The Story Behind Connecticut's Largest Recorded Quake

The earliest earthquake recorded in the area was in 1638, in the journal of Governor John Winthrop. He wrote, “Between three and or four in the afternoon…there was a great earthquake.  It came with the noise of continual thunder, or the rattling of coaches in London…the noise and shaking continued about four minutes.”

Although the U. S. Geological Survey concludes Connecticut has had relatively moderate seismic activity, we have historical accounts of a few earthquakes which destroyed property and terrified inhabitants. 

The quake of July, 28 1791, centered in East Haddam, was the worst earthquake recorded in Connecticut history.  The quake violently shook 2,000 square miles of land in Connecticut and Massachusetts, sending aftershocks from Boston to New York.  It is estimated that the "Moodus Quake" as it was called, registered between 4 and 5 on the Richter scale.

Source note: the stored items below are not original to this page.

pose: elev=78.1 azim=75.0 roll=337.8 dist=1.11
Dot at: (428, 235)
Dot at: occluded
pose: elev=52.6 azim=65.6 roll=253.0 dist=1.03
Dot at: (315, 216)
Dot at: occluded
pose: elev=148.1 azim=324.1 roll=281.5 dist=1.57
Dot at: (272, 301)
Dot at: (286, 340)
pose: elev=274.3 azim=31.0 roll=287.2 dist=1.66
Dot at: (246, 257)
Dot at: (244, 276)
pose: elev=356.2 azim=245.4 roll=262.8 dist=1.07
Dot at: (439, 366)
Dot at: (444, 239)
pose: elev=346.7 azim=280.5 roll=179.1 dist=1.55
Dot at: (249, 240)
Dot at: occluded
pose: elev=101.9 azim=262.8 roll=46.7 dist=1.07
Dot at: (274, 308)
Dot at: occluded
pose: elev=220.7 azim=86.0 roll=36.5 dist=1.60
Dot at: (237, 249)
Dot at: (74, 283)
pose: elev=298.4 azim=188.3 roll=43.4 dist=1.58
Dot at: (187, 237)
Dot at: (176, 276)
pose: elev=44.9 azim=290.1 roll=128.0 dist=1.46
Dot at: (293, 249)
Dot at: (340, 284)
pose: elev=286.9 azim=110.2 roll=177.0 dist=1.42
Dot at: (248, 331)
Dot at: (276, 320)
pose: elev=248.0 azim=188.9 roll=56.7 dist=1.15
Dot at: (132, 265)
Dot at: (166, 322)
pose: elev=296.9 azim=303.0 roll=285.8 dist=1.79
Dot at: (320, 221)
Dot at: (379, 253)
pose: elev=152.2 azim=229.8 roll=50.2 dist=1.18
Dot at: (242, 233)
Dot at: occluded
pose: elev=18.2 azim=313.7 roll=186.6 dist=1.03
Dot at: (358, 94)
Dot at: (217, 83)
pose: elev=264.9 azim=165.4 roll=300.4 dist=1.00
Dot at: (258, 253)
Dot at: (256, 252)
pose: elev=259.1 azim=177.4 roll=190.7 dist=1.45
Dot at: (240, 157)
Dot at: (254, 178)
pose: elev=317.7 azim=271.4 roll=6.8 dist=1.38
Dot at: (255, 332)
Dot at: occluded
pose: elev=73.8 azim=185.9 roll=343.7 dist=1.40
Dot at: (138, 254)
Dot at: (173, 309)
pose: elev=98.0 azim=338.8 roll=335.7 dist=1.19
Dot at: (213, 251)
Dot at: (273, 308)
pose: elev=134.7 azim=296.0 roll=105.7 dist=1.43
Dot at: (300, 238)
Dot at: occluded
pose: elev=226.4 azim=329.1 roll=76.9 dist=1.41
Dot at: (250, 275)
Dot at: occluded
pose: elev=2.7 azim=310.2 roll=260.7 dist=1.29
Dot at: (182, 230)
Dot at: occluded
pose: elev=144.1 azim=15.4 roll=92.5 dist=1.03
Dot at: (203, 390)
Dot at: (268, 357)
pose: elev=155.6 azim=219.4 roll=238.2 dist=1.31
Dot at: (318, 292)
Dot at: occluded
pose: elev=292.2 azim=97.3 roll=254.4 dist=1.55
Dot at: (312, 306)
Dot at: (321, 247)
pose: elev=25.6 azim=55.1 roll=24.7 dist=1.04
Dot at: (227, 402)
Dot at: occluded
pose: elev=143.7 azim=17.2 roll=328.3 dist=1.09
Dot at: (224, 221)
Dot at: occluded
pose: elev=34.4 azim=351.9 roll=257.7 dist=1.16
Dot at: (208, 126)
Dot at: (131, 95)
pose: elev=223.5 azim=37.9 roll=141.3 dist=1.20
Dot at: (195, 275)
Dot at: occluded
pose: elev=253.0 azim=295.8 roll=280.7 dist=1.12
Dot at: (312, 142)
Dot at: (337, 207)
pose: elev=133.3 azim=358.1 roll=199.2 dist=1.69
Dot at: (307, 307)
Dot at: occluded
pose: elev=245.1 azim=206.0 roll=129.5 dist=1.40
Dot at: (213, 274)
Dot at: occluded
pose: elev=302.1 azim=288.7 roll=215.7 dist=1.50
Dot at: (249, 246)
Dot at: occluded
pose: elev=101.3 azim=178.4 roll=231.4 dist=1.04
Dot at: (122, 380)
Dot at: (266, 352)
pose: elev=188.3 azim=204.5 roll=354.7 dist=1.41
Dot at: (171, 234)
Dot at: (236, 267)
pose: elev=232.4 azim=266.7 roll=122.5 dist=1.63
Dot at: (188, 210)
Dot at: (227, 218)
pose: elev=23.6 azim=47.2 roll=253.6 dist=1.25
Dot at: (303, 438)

According to accounts from Connecticut’s Disasters by Ellsworth S. Grant, the quake began at 8 p.m. and struck with a series of shocks.  Chimneys collapsed, stones walls tumbled and doors were thrown open by the force.  Homes collapsed and contents were tossed about.  Schools of fish were spotted leaping out of the waters. The virulence was so great, the earth cracked open creating fissures, some over 100 feet in length.  Close to 100 aftershocks were felt within the next 24 hours. 

According to accounts by a “worthy gentleman” mentioned in Connecticut’s Historical Collections, the quake was described as “intermediate degrees between the roar of a cannon and the noise of a pistol.”  The description continued,” Here, at that time, the concussion of the earth, and the roaring of the atmosphere, were most tremendous.  Fear and consternation filled every house.”

The earthquake, combined with ardent theocentrism - the belief that God is at the center of existence - struck the masses with fear.  Many believed it was the work of God striking out, a belief that was reflected in sermons following the quake.

An onslaught of curious visitors came to Connecticut after the disaster, to catch some rumblings.  Lore of a British wizard named Dr. Steele stopped by the epi-center, claiming there was a large jewel called The Witches Carbunkle, buried beep within Mount Tom, which he claimed was the source of the violent Connecticut quakes. 

Legend has it that he removed the jewel and absconded down the Connecticut River.  It was reported by witnesses that Dr. Steele effectively quieted the rumblings for a while anyway.

Since then only a handful of mentionable quakes have struck over the years, but nothing with the intensity or lore of the quake of 1791.